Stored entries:
--- --- ---
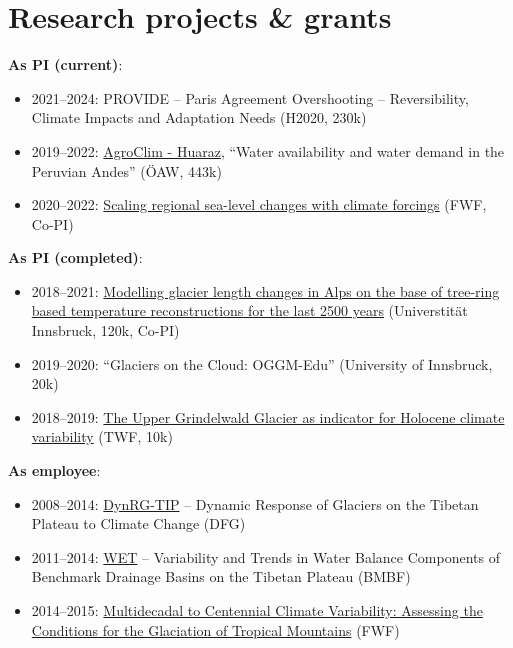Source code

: \section*{Research projects \& grants}
\label{\detokenize{ch08/cv:research-projects-grants}}
\textbf{As PI (current)}:
\begin{itemize}[nosep]
\item {} 
2021--2024: PROVIDE -- Paris Agreement Overshooting -- Reversibility, Climate Impacts and Adaptation Needs (H2020, 230k\texteuro{})

\item {} 
2019--2022: \href{https://agroclim-huaraz.info/}{AgroClim - Huaraz}, “Water availability and water demand in the Peruvian Andes” (ÖAW, 443k\texteuro{})

\item {} 
2020--2022: \href{https://www.uibk.ac.at/acinn/research/ice-and-climate/projects/scaling\_regional\_sea\_level\_changes.html.en}{Scaling regional sea-level changes with climate forcings} (FWF, Co-PI)

\end{itemize}

\textbf{As PI (completed)}:
\begin{itemize}[nosep]
\item {} 
2018--2021: \href{https://www.uibk.ac.at/acinn/research/ice-and-climate/projects/modelling-glacier-length-changes.html.en}{Modelling glacier length changes in Alps on the base of tree-ring based temperature reconstructions for the last 2500 years} (Universtität Innsbruck, 120k\texteuro{}, Co-PI)

\item {} 
2019--2020: “Glaciers on the Cloud: OGGM-Edu” (University of Innsbruck, 20k\texteuro{})

\item {} 
2018--2019: \href{https://www.uibk.ac.at/acinn/research/ice-and-climate/projects/holocene-climate-variability.html.en}{The Upper Grindelwald Glacier as indicator for Holocene climate variability} (TWF, 10k\texteuro{})

\end{itemize}

\textbf{As employee}:
\begin{itemize}[nosep]
\item {} 
2008--2014: \href{https://www.klima.tu-berlin.de/index.php?show=reg\_klima\_hochasien\_dynrgtip\&lan=en}{DynRG-TIP} -- Dynamic Response of Glaciers on the Tibetan Plateau to Climate Change (DFG)

\item {} 
2011--2014: \href{https://www.klima.tu-berlin.de/index.php?show=reg\_klima\_hochasien\_wet\&lan=en}{WET} -- Variability and Trends in Water Balance Components of Benchmark Drainage Basins on the Tibetan Plateau (BMBF)

\item {} 
2014--2015: \href{https://www.uibk.ac.at/acinn/research/ice-and-climate/projects/glaciation-of-tropical-mountains.html.en}{Multidecadal to Centennial Climate Variability: Assessing the Conditions for the Glaciation of Tropical Mountains} (FWF)

\end{itemize}


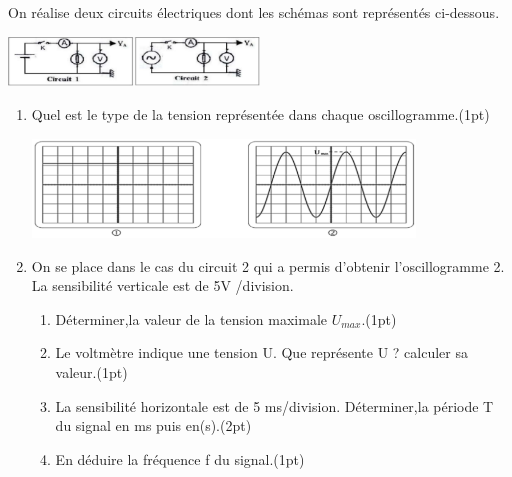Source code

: \documentclass[12pt]{article}
\begin{document}

On réalise deux circuits électriques dont les schémas sont représentés ci-dessous.
\begin{center}
    \includegraphics[width=0.5\textwidth]{./img/circuit_Ex_00.png}
\end{center}

\vspace{3cm}

\begin{enumerate}
    \item Quel est le type de la tension représentée dans  chaque oscillogramme.\dotfill(1pt)
\begin{center}
    \includegraphics[width=0.8\textwidth]{./img/oscillo.png}
\end{center}
\item On se place dans le cas du circuit 2 qui a permis d’obtenir l’oscillogramme 2. La sensibilité verticale est de 5V /division.

    \begin{enumerate}
        \item Déterminer,la valeur de la tension maximale $U_{max}$.\dotfill(1pt)
        \item Le voltmètre indique une tension U. Que représente U ? calculer sa valeur.\dotfill(1pt)
        \item La sensibilité horizontale est de 5 ms/division.
            Déterminer,la période T du signal en ms puis en(s).\dotfill(2pt)
        \item En déduire la fréquence f du signal.\dotfill(1pt)
    \end{enumerate}
\end{enumerate}


\hrulefill\\
\end{document}
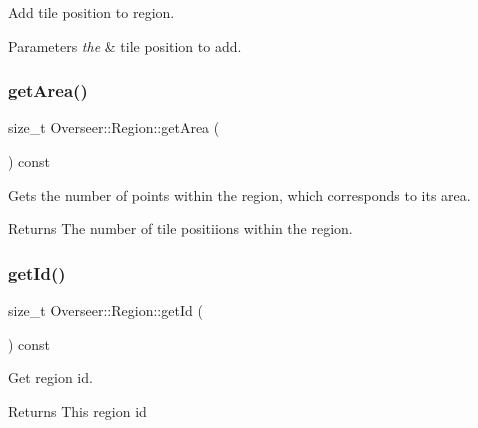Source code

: Add tile position to region. 


\begin{DoxyParams}{Parameters}
{\em the} & tile position to add. \\
\hline
\end{DoxyParams}
\mbox{\label{classOverseer_1_1Region_ae0c44ec954897475619ed302cf5a36e4}} 
\subsubsection{\texorpdfstring{get\+Area()}{getArea()}}
{\footnotesize\ttfamily size\+\_\+t Overseer\+::\+Region\+::get\+Area (\begin{DoxyParamCaption}{ }\end{DoxyParamCaption}) const}



Gets the number of points within the region, which corresponds to it\textquotesingle{}s area. 

\begin{DoxyReturn}{Returns}
The number of tile positiions within the region. 
\end{DoxyReturn}
\mbox{\label{classOverseer_1_1Region_aad3eddafae817b164847dafdf025d13c}} 
\subsubsection{\texorpdfstring{get\+Id()}{getId()}}
{\footnotesize\ttfamily size\+\_\+t Overseer\+::\+Region\+::get\+Id (\begin{DoxyParamCaption}{ }\end{DoxyParamCaption}) const}



Get region id. 

\begin{DoxyReturn}{Returns}
This region id 
\end{DoxyReturn}
\mbox{\label{classOverseer_1_1Region_ac8816d6a083ad2a1fe153390b255ebfe}} 
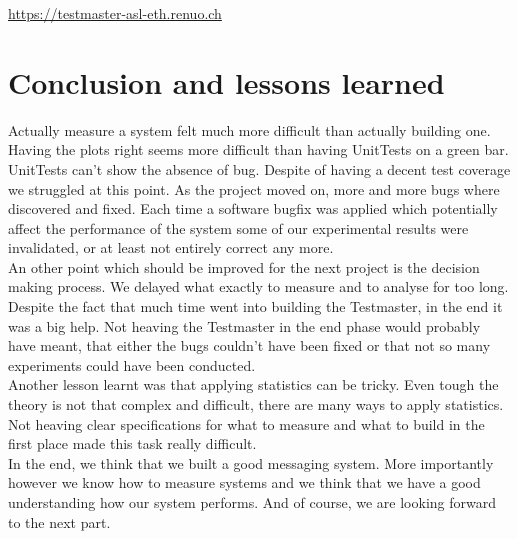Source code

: \documentclass[a4paper]{article}
\begin{document}
\url{https://testmaster-asl-eth.renuo.ch}

\pagebreak

\section{Conclusion and lessons learned}

Actually measure a system felt much more difficult than actually building one. Having the plots right seems more difficult than having UnitTests on a green bar.\\

UnitTests can't show the absence of bug. Despite of having a decent test coverage we struggled at this point.  As the project moved on, more and more bugs where discovered and fixed. Each time a software bugfix was applied which potentially affect the performance of the system some of our experimental results were invalidated, or at least not entirely correct any more.\\

An other point which should be improved for the next project is the decision making process. We delayed what exactly to measure and to analyse for too long.\\

Despite the fact that much time went into building the Testmaster, in the end it was a big help. Not heaving the Testmaster in the end phase would probably have meant, that either the bugs couldn't have been fixed or that not so many experiments could have been conducted.\\

Another lesson learnt was that applying statistics can be tricky. Even tough the theory is not that complex and difficult, there are many ways to apply statistics. Not heaving clear specifications for what to measure and what to build in the first place made this task really difficult.\\

In the end, we think that we built a good messaging system. More importantly however we know how to measure systems and we think that we have a good understanding how our system performs. And of course, we are looking forward to the next part.
\end{document}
--- --- ---
**Exercise:**
Write out every line above exactly, minus images.

**Result:**
Source code

: \section*{Research projects \& grants}
\label{\detokenize{ch08/cv:research-projects-grants}}
\textbf{As PI (current)}:
\begin{itemize}[nosep]
\item {} 
2021--2024: PROVIDE -- Paris Agreement Overshooting -- Reversibility, Climate Impacts and Adaptation Needs (H2020, 230k\texteuro{})

\item {} 
2019--2022: \href{https://agroclim-huaraz.info/}{AgroClim - Huaraz}, “Water availability and water demand in the Peruvian Andes” (ÖAW, 443k\texteuro{})

\item {} 
2020--2022: \href{https://www.uibk.ac.at/acinn/research/ice-and-climate/projects/scaling\_regional\_sea\_level\_changes.html.en}{Scaling regional sea-level changes with climate forcings} (FWF, Co-PI)

\end{itemize}

\textbf{As PI (completed)}:
\begin{itemize}[nosep]
\item {} 
2018--2021: \href{https://www.uibk.ac.at/acinn/research/ice-and-climate/projects/modelling-glacier-length-changes.html.en}{Modelling glacier length changes in Alps on the base of tree-ring based temperature reconstructions for the last 2500 years} (Universtität Innsbruck, 120k\texteuro{}, Co-PI)

\item {} 
2019--2020: “Glaciers on the Cloud: OGGM-Edu” (University of Innsbruck, 20k\texteuro{})

\item {} 
2018--2019: \href{https://www.uibk.ac.at/acinn/research/ice-and-climate/projects/holocene-climate-variability.html.en}{The Upper Grindelwald Glacier as indicator for Holocene climate variability} (TWF, 10k\texteuro{})

\end{itemize}

\textbf{As employee}:
\begin{itemize}[nosep]
\item {} 
2008--2014: \href{https://www.klima.tu-berlin.de/index.php?show=reg\_klima\_hochasien\_dynrgtip\&lan=en}{DynRG-TIP} -- Dynamic Response of Glaciers on the Tibetan Plateau to Climate Change (DFG)

\item {} 
2011--2014: \href{https://www.klima.tu-berlin.de/index.php?show=reg\_klima\_hochasien\_wet\&lan=en}{WET} -- Variability and Trends in Water Balance Components of Benchmark Drainage Basins on the Tibetan Plateau (BMBF)

\item {} 
2014--2015: \href{https://www.uibk.ac.at/acinn/research/ice-and-climate/projects/glaciation-of-tropical-mountains.html.en}{Multidecadal to Centennial Climate Variability: Assessing the Conditions for the Glaciation of Tropical Mountains} (FWF)

\end{itemize}


Source code

: \documentclass[12pt]{article}
\begin{document}

On réalise deux circuits électriques dont les schémas sont représentés ci-dessous.
\begin{center}
    \includegraphics[width=0.5\textwidth]{./img/circuit_Ex_00.png}
\end{center}

\vspace{3cm}

\begin{enumerate}
    \item Quel est le type de la tension représentée dans  chaque oscillogramme.\dotfill(1pt)
\begin{center}
    \includegraphics[width=0.8\textwidth]{./img/oscillo.png}
\end{center}
\item On se place dans le cas du circuit 2 qui a permis d’obtenir l’oscillogramme 2. La sensibilité verticale est de 5V /division.

    \begin{enumerate}
        \item Déterminer,la valeur de la tension maximale $U_{max}$.\dotfill(1pt)
        \item Le voltmètre indique une tension U. Que représente U ? calculer sa valeur.\dotfill(1pt)
        \item La sensibilité horizontale est de 5 ms/division.
            Déterminer,la période T du signal en ms puis en(s).\dotfill(2pt)
        \item En déduire la fréquence f du signal.\dotfill(1pt)
    \end{enumerate}
\end{enumerate}


\hrulefill\\
\end{document}
Source code

: Add tile position to region. 


\begin{DoxyParams}{Parameters}
{\em the} & tile position to add. \\
\hline
\end{DoxyParams}
\mbox{\label{classOverseer_1_1Region_ae0c44ec954897475619ed302cf5a36e4}} 
\subsubsection{\texorpdfstring{get\+Area()}{getArea()}}
{\footnotesize\ttfamily size\+\_\+t Overseer\+::\+Region\+::get\+Area (\begin{DoxyParamCaption}{ }\end{DoxyParamCaption}) const}



Gets the number of points within the region, which corresponds to it\textquotesingle{}s area. 

\begin{DoxyReturn}{Returns}
The number of tile positiions within the region. 
\end{DoxyReturn}
\mbox{\label{classOverseer_1_1Region_aad3eddafae817b164847dafdf025d13c}} 
\subsubsection{\texorpdfstring{get\+Id()}{getId()}}
{\footnotesize\ttfamily size\+\_\+t Overseer\+::\+Region\+::get\+Id (\begin{DoxyParamCaption}{ }\end{DoxyParamCaption}) const}



Get region id. 

\begin{DoxyReturn}{Returns}
This region id 
\end{DoxyReturn}
\mbox{\label{classOverseer_1_1Region_ac8816d6a083ad2a1fe153390b255ebfe}} 
Source code

: \documentclass[a4paper]{article}
\begin{document}
\url{https://testmaster-asl-eth.renuo.ch}

\pagebreak

\section{Conclusion and lessons learned}

Actually measure a system felt much more difficult than actually building one. Having the plots right seems more difficult than having UnitTests on a green bar.\\

UnitTests can't show the absence of bug. Despite of having a decent test coverage we struggled at this point.  As the project moved on, more and more bugs where discovered and fixed. Each time a software bugfix was applied which potentially affect the performance of the system some of our experimental results were invalidated, or at least not entirely correct any more.\\

An other point which should be improved for the next project is the decision making process. We delayed what exactly to measure and to analyse for too long.\\

Despite the fact that much time went into building the Testmaster, in the end it was a big help. Not heaving the Testmaster in the end phase would probably have meant, that either the bugs couldn't have been fixed or that not so many experiments could have been conducted.\\

Another lesson learnt was that applying statistics can be tricky. Even tough the theory is not that complex and difficult, there are many ways to apply statistics. Not heaving clear specifications for what to measure and what to build in the first place made this task really difficult.\\

In the end, we think that we built a good messaging system. More importantly however we know how to measure systems and we think that we have a good understanding how our system performs. And of course, we are looking forward to the next part.
\end{document}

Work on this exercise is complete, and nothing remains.